Com os objetivos e as metas estabelecidos, o caminho fica mais claro, mas faltam ainda os indicadores. O que significa acabar com a extrema pobreza? Para responder isso, precisamos da porcentagem da população vivendo abaixo da linha internacional da pobreza extrema (U$ 1,25/dia) e conseguiremos saber se estamos perto ou longe disso (THE WORLD BANK, 2018).

Sabemos da dificuldade de transpor um indicativo de maneira idêntica, em todos os locais do mundo, afinal, a diversidade é parte disso. Assim, eles foram traduzidos para realidade brasileira. Pensando nisso, para a meta de erradicação da pobreza extrema, um indicador nacional foi estabelecido – R$77,00 por mês, no lugar da linha internacional anterior.
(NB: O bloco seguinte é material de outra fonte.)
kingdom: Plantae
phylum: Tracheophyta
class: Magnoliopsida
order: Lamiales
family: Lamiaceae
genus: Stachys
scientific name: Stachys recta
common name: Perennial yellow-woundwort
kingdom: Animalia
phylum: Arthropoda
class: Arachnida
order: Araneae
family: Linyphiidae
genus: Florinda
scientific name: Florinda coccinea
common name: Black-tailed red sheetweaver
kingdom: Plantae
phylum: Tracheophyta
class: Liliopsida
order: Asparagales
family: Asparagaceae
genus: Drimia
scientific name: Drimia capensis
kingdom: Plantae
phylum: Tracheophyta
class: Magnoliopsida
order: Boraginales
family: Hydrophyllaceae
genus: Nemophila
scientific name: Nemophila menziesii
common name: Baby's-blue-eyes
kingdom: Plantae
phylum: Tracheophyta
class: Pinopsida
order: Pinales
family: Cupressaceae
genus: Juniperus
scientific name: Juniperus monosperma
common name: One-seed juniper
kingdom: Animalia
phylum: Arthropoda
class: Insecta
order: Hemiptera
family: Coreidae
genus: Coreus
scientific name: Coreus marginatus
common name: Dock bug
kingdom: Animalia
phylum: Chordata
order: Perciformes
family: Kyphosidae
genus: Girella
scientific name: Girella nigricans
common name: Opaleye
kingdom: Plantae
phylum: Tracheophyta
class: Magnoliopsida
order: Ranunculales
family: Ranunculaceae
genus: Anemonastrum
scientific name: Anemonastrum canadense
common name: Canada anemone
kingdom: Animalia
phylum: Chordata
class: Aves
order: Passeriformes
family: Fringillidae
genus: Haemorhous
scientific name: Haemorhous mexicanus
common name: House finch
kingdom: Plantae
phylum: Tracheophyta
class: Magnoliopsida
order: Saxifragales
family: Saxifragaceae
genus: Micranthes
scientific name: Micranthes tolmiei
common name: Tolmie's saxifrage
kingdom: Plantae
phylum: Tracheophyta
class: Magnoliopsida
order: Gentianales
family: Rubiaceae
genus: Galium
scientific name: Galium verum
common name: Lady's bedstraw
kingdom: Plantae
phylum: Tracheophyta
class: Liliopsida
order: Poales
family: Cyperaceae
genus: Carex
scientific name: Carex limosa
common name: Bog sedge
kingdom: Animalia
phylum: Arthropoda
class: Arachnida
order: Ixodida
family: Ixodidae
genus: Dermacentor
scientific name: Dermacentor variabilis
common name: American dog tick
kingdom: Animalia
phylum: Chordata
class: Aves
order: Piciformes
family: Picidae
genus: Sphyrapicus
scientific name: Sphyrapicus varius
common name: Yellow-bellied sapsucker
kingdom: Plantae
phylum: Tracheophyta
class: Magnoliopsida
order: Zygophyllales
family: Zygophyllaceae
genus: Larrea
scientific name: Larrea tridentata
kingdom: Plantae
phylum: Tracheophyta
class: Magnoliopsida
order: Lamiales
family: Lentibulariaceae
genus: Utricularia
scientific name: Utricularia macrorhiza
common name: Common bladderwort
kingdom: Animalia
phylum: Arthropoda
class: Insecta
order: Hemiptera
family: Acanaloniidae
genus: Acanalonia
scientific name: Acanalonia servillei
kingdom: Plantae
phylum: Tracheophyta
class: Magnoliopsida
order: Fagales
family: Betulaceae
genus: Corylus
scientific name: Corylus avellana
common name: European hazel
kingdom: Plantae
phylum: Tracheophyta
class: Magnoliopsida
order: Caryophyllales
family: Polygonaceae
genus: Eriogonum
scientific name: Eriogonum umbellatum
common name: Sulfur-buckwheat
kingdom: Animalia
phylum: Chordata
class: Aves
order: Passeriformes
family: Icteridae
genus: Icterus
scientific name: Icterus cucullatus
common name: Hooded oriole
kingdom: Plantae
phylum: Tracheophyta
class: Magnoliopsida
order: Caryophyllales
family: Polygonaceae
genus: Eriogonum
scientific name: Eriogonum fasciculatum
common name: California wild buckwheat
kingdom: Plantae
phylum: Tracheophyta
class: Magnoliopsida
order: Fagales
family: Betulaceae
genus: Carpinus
Esse trabalho de adaptação das metas se torna necessário também dentro do país, ainda mais num país com tantas disparidades regionais como o Brasil; isso inclui também os municípios.

ODS NOS MUNICÍPIOS E A BUSCA POR CIDADES SUSTENTÁVEIS

Ao olhar para a realidade interna das cidades, esse processo fica nítido. Várias são as realidades que encontramos nas cidades brasileiras, e isso deve ser levado em conta no momento de “municipalizar” esse trabalho – o que é chamado pela ONU de localização dos ODS. A atuação destes entes subnacionais é fundamental para que os objetivos sejam alcançados, e a presença do setor privado, da academia e da sociedade civil organizada também se faz essencial. Por isso, precisamos pensar em cidades cada vez mais alinhadas com essa Agenda de desenvolvimento, mais sustentáveis e inclusivas para todos.

É necessário entender que a aplicabilidade dessa Agenda depende de uma série de fatores, desde a execução de boas políticas públicas no nível da União, até o entendimento dessa agenda por parte de outros atores como prefeitos, governadores, empresas, organizações do terceiro setor e cidadãos.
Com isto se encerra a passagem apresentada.